Perform split tests. A/B testing can help you improve and better optimize your online store. Whether you want to test which main image gets the highest purchases or which subject line gets the most open rates, split testing allows you to improve your store using data. Keep in mind that the results need to be significant to warrant a change.
Pay attention to ‘Top products by unit sold’ in your Shopify Analytics dashboard. This report tells you what your best sellers are. While some store owners might want to drive sales to other products to round out the sales on their store, you need to focus on your best sellers. If one to three products are outperforming the rest, that’s a good indicator that you need to invest more money into ads for those products. And you need to scale fast. By delaying the growth of those products, you give competitors an opportunity to catch up to you. And in the end, it’ll make your ads less effective while increasing your costs. You need to go all in with your best sellers.

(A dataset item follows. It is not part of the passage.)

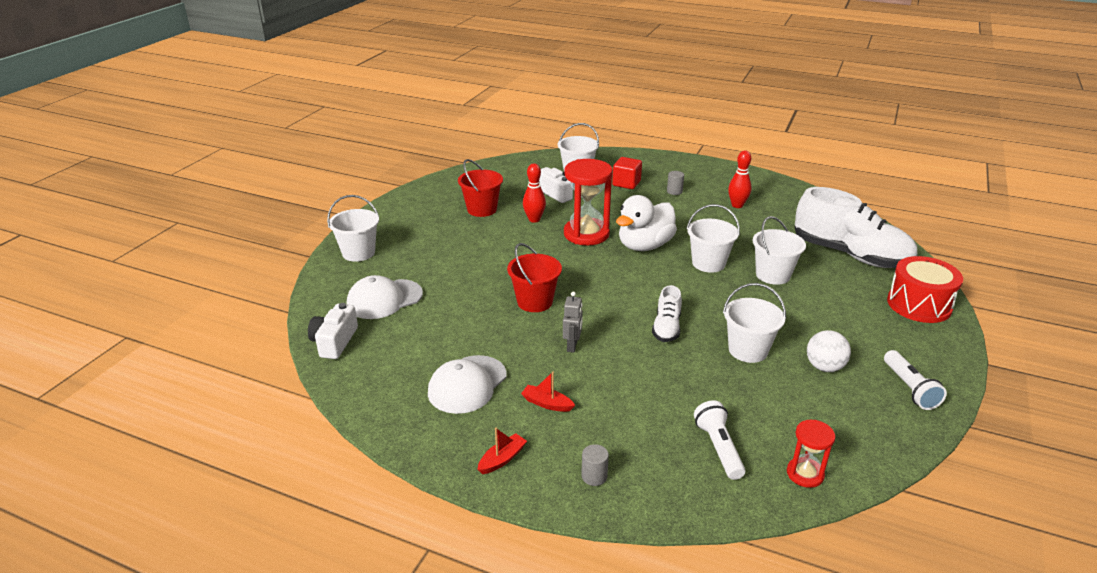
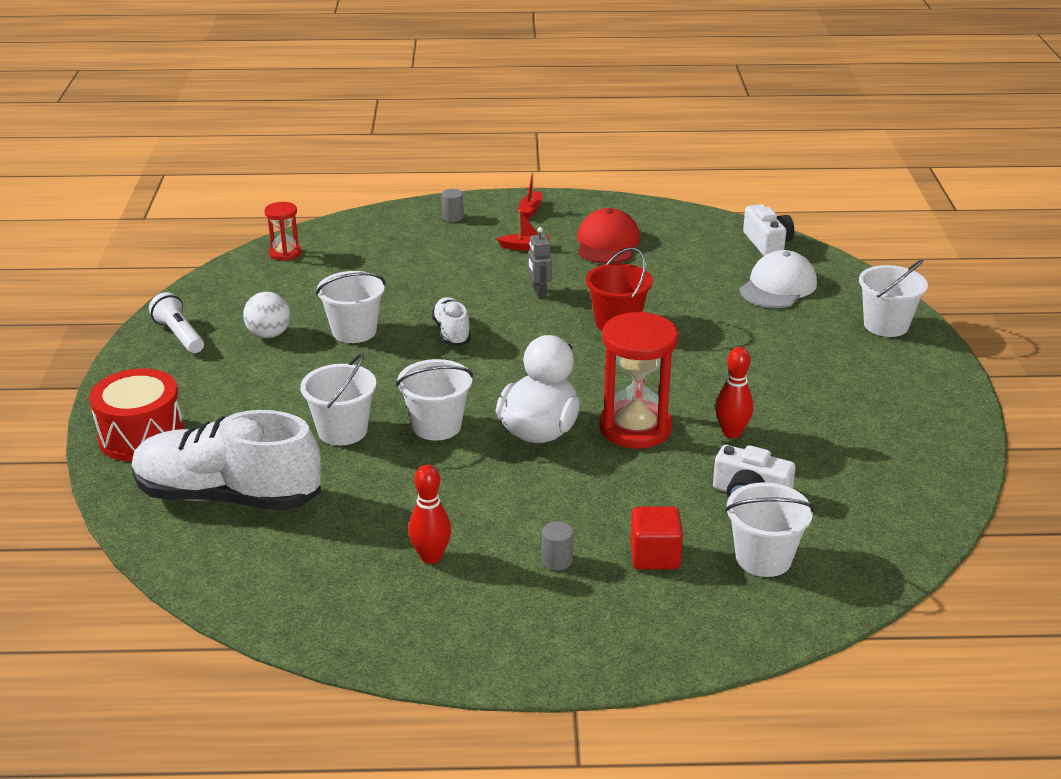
camera: 155 degrees right, 0 degrees up
(467, 384) = (607, 243): white cap -> red cap
(482, 209) = (825, 429): red bucket -> none
(719, 448) = (361, 252): white flashlight -> none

When it comes to Visits by Referrer on your Shopify Reports, it’s a good indicator of where you’ll find your best traffic. Most store owners invest in Facebook ads which usually puts Facebook at the top. However, sometimes you’ll notice you’re getting traffic from other sources that you aren’t marketing on, like Pinterest. If you find other sources of referral traffic that you didn’t initiate, it’s a good indicator that you might want to try investing more time in driving traffic from those channels.
For First Time vs Returning customers, the ratio varies per industry. For example, if you sell makeup or consumable goods, the number of returning customers should be high. However, if you sell mattresses or one-time products, the number of returning customers will typically be low. A trick I like to do to boost returning customers is to send a VIP email within 24 hours after their purchase offering a special VIP discount to buy more products from our store.
Data Analytics Tools:
Data Export allows store owners to export their data into a spreadsheet. You may use this tool to export data to give to a freelancer, accountant or someone else you wouldn’t want to give access to your store log-ins to.
Analytics Buddy is a Google Analytics data extraction tool that imports into your Shopify store. If you’d prefer the convenience of viewing all your data in one place, this app is a great choice.
Compass is a tool that tracks over 30 different ecommerce metrics. You can view reports on acquisition, revenue, and more to determine your store’s true performance.
Lucky Orange offers store owners features like heatmaps, live customer recordings, and polls to learn more about who your customer is. With heatmaps, you’ll see where customers click on the page the most to ensure there aren’t any visual distractions. With customer recordings you can view how customers navigate your website to better understand their shopping process. And you can run polls to ask customers questions easily on your website.
Customer.Guru is a tool that calculates your net promoter score. After a customer receives their product or communicates with customer support, you can send an email out to them for feedback. You can use your net promoter score to educate you on how to proceed in improving your business using customer data.
Data Analysis Resources:
Shopify Analytics is Shopify’s resource on how to understand Shopify’s reports, how to export them, and what you can track on your website. You’ll also find a section on Google Analytics to help you set it up for your store.
Optimize Smart’s 6 Data Drill Downs for Improving Ecommerce Product Sales breaks down the data you should be analyzing. It covers how to find the most profitable locations, how to find your most popular product categories, and more so you can improive your store’s sales.
The Beginner’s Guide to Analyzing Shopify Reports and Analytics breaks down the difference between reporting and analysis, how to know what to look for in your data analysis, and the breakdown of what each report tells you.